HOW TO COMPLETE THIS TASK ::
What lines below hold the string "rings"? Copy them all.

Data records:
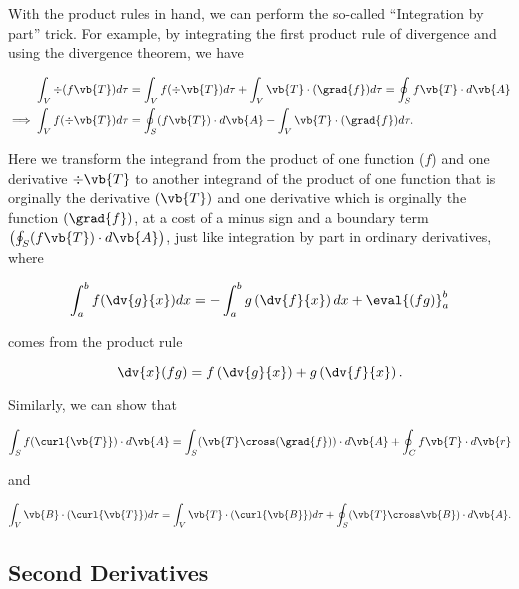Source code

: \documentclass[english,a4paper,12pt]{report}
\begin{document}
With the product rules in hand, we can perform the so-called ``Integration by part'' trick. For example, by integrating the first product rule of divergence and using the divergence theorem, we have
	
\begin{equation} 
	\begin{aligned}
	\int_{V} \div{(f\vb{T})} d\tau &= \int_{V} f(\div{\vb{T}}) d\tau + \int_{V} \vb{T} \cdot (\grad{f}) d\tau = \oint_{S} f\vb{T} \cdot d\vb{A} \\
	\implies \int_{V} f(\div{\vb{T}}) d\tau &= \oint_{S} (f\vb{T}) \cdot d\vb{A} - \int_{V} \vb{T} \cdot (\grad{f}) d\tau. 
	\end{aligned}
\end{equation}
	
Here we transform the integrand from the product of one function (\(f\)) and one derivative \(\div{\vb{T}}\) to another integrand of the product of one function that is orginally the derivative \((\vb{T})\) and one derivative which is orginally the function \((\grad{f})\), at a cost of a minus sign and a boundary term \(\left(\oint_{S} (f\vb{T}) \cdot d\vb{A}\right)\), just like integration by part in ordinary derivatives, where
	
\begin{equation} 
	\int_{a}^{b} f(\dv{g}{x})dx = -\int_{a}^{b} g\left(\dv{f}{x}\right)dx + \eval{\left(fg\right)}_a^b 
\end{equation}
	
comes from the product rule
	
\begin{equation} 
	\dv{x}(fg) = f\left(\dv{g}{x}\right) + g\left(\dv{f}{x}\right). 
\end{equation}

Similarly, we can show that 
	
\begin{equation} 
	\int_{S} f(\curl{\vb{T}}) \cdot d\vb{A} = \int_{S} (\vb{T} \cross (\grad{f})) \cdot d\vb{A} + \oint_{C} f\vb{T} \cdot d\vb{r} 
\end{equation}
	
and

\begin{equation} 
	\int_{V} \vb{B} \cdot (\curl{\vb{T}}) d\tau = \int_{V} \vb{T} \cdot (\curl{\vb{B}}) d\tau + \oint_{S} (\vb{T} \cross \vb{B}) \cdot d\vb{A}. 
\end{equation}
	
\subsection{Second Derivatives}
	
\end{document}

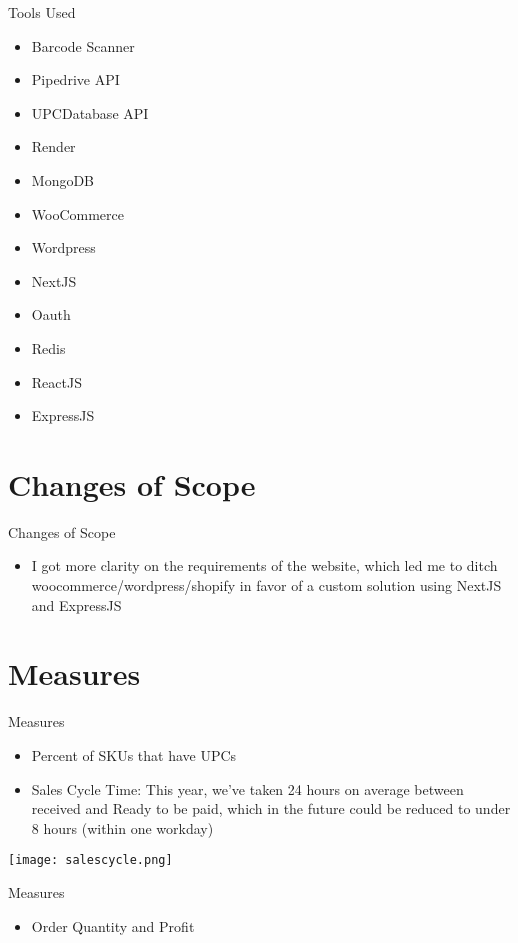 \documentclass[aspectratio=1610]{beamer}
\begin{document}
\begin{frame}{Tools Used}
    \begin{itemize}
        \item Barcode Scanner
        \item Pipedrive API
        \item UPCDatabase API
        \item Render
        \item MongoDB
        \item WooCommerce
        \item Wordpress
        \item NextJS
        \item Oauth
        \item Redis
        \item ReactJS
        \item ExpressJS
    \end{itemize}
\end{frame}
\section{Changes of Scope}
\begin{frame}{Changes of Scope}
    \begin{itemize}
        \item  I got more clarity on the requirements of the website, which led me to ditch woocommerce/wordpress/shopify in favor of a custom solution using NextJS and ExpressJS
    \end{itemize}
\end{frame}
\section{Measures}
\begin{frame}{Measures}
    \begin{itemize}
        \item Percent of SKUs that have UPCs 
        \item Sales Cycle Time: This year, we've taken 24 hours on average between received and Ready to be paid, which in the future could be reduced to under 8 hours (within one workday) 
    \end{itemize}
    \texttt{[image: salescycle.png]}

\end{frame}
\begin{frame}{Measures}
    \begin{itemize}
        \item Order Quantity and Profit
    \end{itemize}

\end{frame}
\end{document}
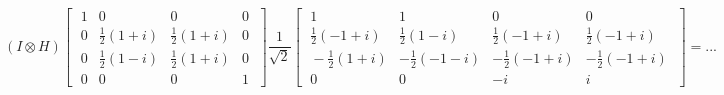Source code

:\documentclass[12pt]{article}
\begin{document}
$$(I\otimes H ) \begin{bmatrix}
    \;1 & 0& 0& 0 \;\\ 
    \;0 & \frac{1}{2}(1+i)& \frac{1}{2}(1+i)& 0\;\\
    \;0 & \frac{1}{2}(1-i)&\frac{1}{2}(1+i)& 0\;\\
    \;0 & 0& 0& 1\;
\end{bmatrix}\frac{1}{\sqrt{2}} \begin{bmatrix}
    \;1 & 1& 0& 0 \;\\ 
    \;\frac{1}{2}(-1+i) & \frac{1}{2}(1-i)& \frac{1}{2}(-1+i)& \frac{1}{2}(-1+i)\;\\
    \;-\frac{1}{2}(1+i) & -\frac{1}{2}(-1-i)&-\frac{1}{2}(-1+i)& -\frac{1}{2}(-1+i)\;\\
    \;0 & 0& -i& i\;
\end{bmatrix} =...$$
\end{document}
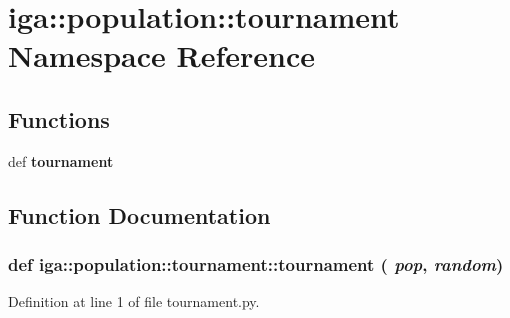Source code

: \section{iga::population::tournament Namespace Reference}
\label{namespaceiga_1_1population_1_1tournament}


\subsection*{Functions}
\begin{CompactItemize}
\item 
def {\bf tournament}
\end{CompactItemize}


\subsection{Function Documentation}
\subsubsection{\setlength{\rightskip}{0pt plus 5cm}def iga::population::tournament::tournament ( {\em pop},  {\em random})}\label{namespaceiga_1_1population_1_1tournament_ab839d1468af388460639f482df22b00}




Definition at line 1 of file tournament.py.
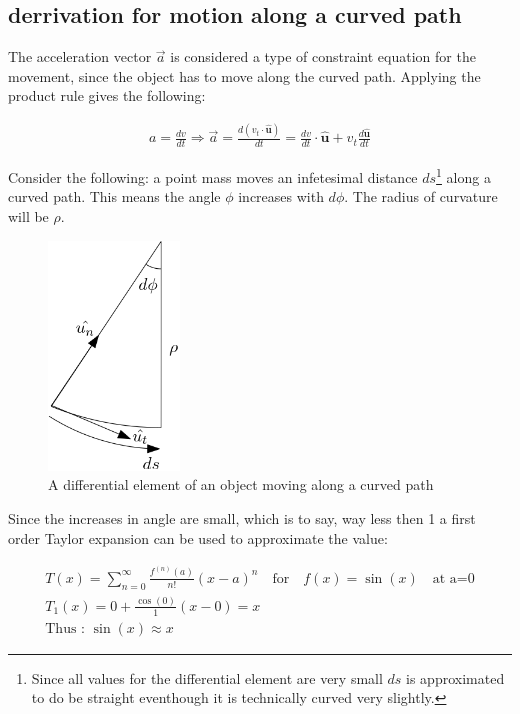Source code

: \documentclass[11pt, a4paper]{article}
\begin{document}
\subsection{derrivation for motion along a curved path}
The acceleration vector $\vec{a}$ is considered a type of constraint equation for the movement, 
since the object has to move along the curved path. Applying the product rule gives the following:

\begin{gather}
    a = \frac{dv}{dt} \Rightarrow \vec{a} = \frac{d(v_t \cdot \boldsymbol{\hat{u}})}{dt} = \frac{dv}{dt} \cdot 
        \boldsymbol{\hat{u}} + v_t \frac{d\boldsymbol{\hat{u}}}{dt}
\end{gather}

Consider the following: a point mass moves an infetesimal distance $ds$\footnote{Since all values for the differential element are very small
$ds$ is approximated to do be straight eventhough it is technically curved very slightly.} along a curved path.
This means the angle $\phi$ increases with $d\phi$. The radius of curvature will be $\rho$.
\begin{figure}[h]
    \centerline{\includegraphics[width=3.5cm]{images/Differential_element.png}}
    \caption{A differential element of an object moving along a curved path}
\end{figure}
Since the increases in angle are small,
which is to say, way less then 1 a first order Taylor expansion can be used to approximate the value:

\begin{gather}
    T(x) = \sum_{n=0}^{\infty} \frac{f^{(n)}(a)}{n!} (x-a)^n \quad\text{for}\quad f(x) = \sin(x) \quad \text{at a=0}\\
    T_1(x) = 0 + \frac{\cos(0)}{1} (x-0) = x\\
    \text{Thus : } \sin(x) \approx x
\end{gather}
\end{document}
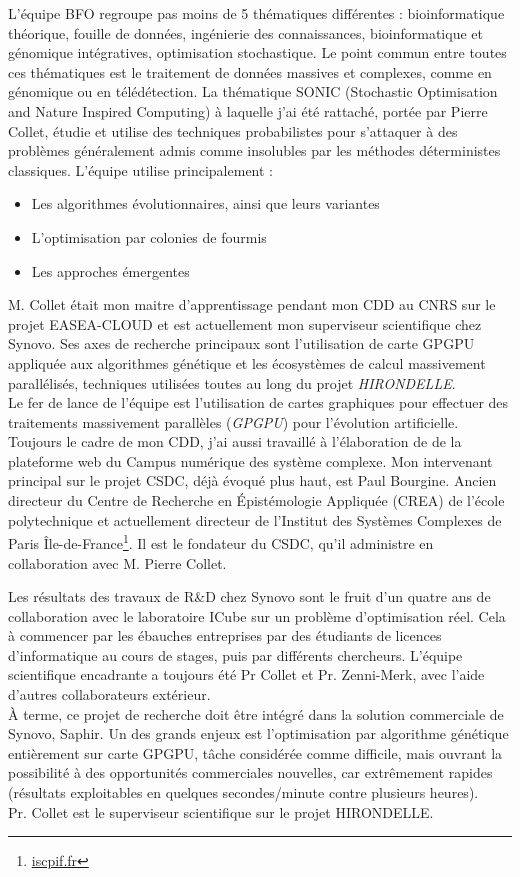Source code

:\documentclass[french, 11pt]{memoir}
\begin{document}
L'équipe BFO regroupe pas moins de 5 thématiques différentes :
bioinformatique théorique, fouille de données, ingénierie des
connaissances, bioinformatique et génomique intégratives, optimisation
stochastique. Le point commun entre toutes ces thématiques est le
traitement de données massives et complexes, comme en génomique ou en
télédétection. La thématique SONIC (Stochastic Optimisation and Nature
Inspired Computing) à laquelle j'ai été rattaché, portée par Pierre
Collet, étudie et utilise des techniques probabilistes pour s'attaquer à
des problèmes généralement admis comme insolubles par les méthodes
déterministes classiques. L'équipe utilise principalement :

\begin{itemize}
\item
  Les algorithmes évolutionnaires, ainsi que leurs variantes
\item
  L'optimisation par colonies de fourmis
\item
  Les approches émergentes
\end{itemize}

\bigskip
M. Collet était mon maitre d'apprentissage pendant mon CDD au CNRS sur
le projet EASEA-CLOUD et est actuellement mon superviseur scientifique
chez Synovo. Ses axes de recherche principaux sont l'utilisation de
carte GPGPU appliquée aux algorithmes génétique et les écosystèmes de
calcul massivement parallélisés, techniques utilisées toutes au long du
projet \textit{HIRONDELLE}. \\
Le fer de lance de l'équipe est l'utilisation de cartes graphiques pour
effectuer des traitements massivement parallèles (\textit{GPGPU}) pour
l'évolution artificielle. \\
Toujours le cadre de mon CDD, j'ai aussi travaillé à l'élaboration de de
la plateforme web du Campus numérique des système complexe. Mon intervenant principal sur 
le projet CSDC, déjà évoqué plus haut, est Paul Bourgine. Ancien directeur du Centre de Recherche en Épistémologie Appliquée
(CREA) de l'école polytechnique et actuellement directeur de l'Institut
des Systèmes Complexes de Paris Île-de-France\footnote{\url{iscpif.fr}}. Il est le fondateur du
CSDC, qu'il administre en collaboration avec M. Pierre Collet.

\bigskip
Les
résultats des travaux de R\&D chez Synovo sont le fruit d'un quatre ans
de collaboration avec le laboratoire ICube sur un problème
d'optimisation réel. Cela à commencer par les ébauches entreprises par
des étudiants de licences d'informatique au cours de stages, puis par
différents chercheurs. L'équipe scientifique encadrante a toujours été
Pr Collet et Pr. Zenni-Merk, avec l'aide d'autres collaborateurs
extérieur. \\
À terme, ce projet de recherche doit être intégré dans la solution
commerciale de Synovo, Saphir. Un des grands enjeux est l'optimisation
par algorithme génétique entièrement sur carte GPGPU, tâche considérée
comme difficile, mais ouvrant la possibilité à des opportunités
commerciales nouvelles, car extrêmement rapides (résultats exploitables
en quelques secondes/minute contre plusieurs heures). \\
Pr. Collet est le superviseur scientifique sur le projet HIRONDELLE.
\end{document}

* * *

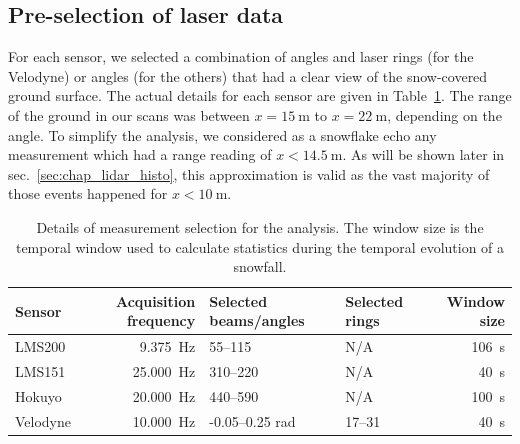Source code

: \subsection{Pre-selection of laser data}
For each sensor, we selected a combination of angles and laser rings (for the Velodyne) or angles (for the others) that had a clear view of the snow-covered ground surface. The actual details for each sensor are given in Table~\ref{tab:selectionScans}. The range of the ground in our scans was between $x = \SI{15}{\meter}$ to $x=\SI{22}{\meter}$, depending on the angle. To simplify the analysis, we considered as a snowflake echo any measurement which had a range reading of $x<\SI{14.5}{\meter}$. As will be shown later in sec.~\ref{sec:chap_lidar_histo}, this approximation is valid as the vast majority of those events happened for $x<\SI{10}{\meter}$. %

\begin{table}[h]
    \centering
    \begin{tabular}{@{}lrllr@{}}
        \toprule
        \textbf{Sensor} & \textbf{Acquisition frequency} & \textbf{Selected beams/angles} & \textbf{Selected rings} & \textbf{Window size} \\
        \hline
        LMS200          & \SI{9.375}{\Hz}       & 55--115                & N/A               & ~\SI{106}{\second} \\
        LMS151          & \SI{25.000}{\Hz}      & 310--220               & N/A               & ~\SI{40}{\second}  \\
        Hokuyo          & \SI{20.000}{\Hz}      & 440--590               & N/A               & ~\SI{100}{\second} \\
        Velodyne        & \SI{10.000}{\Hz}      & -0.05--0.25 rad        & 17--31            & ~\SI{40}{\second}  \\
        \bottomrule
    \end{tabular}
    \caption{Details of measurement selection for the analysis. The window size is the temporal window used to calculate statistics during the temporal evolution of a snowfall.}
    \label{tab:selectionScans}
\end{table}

...

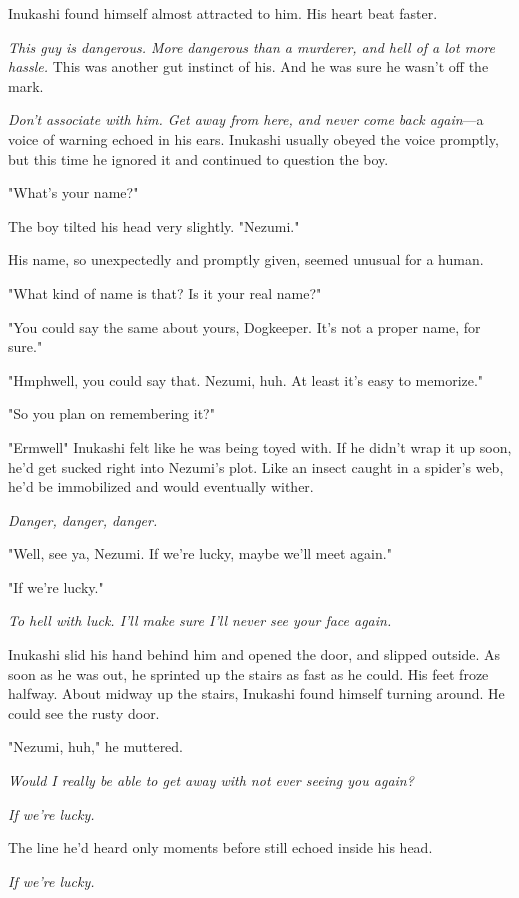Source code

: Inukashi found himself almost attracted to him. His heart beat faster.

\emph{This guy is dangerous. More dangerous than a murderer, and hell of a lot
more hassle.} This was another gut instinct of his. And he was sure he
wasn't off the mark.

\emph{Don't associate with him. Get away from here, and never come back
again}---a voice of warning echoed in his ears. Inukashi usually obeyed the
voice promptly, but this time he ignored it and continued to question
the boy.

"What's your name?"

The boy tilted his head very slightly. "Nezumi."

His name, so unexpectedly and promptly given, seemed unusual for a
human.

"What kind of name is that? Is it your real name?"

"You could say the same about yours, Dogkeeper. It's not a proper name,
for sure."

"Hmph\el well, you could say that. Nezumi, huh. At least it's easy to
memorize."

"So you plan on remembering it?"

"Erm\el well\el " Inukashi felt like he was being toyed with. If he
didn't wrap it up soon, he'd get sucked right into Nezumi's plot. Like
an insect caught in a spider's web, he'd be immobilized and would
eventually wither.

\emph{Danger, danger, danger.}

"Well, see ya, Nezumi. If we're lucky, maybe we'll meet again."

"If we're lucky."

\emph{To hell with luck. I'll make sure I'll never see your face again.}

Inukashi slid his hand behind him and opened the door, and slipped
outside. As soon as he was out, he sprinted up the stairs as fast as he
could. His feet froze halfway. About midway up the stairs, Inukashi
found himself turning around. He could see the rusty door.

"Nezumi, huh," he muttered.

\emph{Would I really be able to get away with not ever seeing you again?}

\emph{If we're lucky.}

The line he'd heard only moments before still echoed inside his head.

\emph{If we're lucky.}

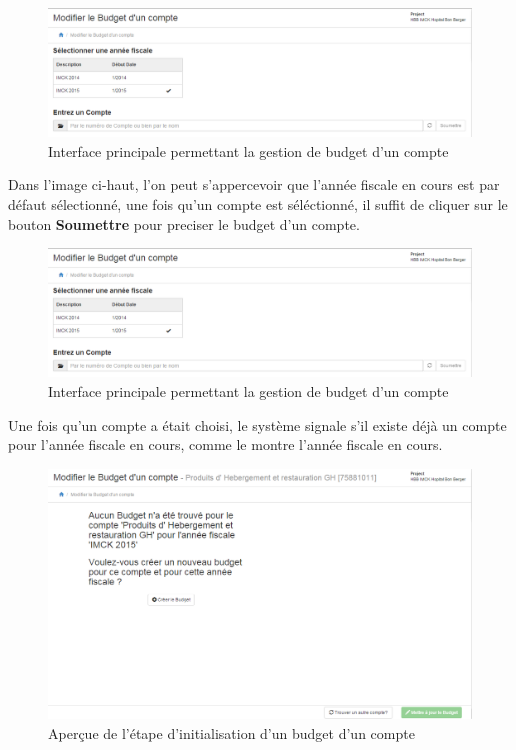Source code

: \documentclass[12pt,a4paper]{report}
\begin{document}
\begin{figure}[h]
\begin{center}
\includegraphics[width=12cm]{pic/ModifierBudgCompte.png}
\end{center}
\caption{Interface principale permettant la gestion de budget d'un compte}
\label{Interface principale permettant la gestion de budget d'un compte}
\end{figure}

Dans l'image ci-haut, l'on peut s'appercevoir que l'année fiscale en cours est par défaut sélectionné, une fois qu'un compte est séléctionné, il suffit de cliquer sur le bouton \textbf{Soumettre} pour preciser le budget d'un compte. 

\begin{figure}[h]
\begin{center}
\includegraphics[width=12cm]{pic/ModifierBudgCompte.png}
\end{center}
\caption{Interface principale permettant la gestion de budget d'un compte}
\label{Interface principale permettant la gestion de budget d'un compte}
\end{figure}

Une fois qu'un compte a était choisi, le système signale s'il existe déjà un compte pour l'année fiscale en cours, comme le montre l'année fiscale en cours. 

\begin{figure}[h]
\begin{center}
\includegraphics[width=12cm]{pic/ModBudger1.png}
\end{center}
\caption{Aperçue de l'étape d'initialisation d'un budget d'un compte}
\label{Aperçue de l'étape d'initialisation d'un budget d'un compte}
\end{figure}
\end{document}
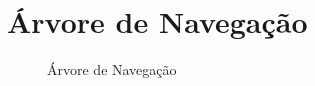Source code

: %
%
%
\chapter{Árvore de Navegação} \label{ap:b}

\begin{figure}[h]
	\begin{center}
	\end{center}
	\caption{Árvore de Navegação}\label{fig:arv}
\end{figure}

REPLY ::
For each sensor, we selected a combination of angles and laser rings (for the Velodyne) or angles (for the others) that had a clear view of the snow-covered ground surface. The actual details for each sensor are given in Table~\ref{tab:selectionScans}. The range of the ground in our scans was between $x = \SI{15}{\meter}$ to $x=\SI{22}{\meter}$, depending on the angle. To simplify the analysis, we considered as a snowflake echo any measurement which had a range reading of $x<\SI{14.5}{\meter}$. As will be shown later in sec.~\ref{sec:chap_lidar_histo}, this approximation is valid as the vast majority of those events happened for $x<\SI{10}{\meter}$. %
        \textbf{Sensor} & \textbf{Acquisition frequency} & \textbf{Selected beams/angles} & \textbf{Selected rings} & \textbf{Window size} \\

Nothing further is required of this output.